The ongoing cholera epidemic in Yemen could reach one million cases by the end of this year, according to the International Committee of the Red Cross.
“The situation has really evolved in a very dramatic way and I think that it’s nothing short of a catastrophe,” said Alexandre Faite, the head of the Red Cross delegation in Yemen.
Yemen is experiencing the fastest-growing cholera epidemic in history. Today, the number of cholera cases has reached 750,000 and has resulted in 2,119 deaths. Around half of the deaths were children. The outbreak in Yemen will soon exceed the 754,373 cases recorded in the aftermath of the 2010 earthquake in Haiti.
Cholera is an infectious disease that is spread through contaminated food and water. It can kill within hours if left untreated. The disease is known to disproportionately impact areas that are affected by conflict.
Yemen has been embroiled in a civil war since March 2015, which has resulted in over 10,000 deaths. On one side of the conflict is the official, UN-recognized government; on the other side are the Shia Houthi rebels. The UN has placed blame for the epidemic on both sides of the conflict.
“The war has pushed the country to the edge of famine, forced millions from their homes, virtually destroyed the already weak health services and hampered efforts to respond to the cholera outbreak.” said Oxfam Humanitarian Director Nigel Timmins.

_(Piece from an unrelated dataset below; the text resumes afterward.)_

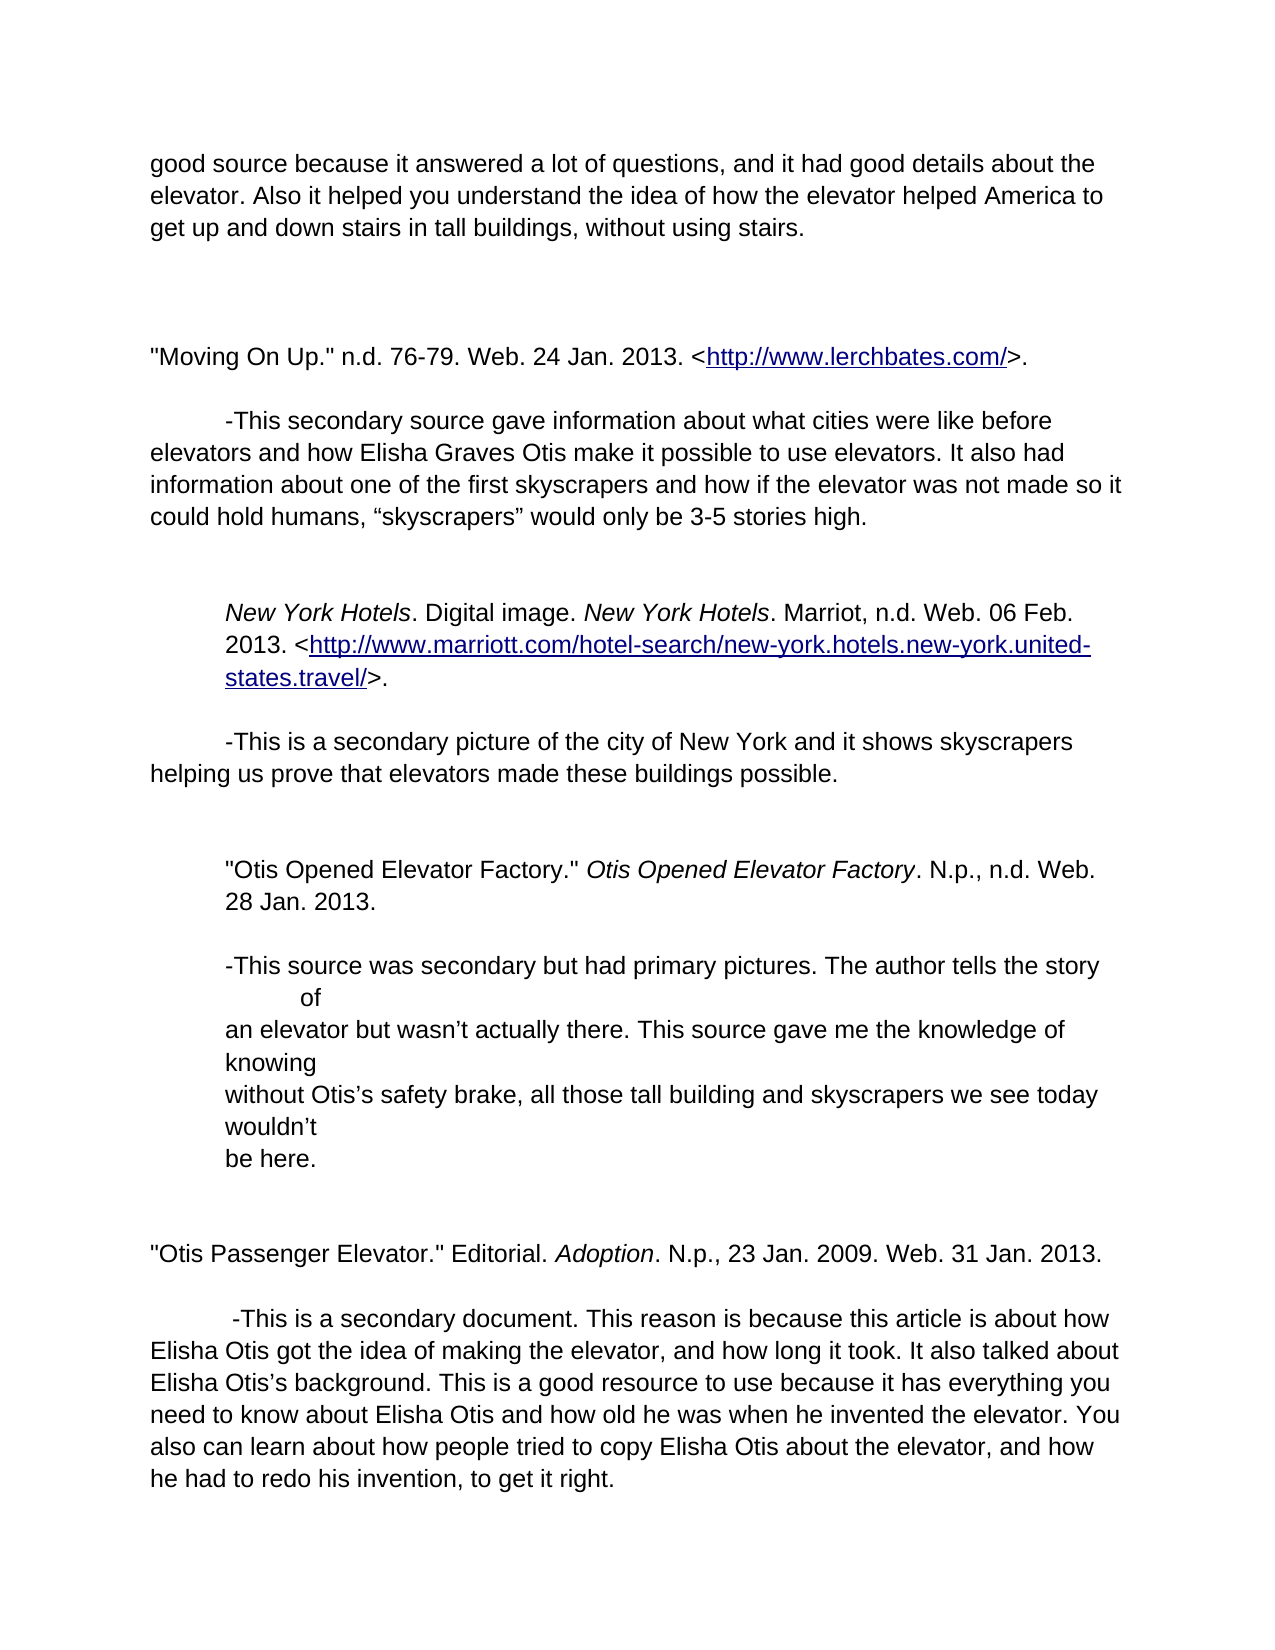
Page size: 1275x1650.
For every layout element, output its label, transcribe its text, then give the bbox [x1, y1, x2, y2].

The collapsing health care system in Yemen has also contributed greatly to the spread of the disease. Less than half of the medical centers in the country are functioning and millions of people lack clean drinking water. Aid organizations are struggling to reach affected people in remote areas. This is further complicated by a Saudi blockade that has effectively cut-off food and medical supply lines.
This crisis has prompted the UN to sendwar crimes investigators to Yemen to look into human-rights violations. The investigation will examine abuses by both sides which ultimately could have contributed to the epidemic.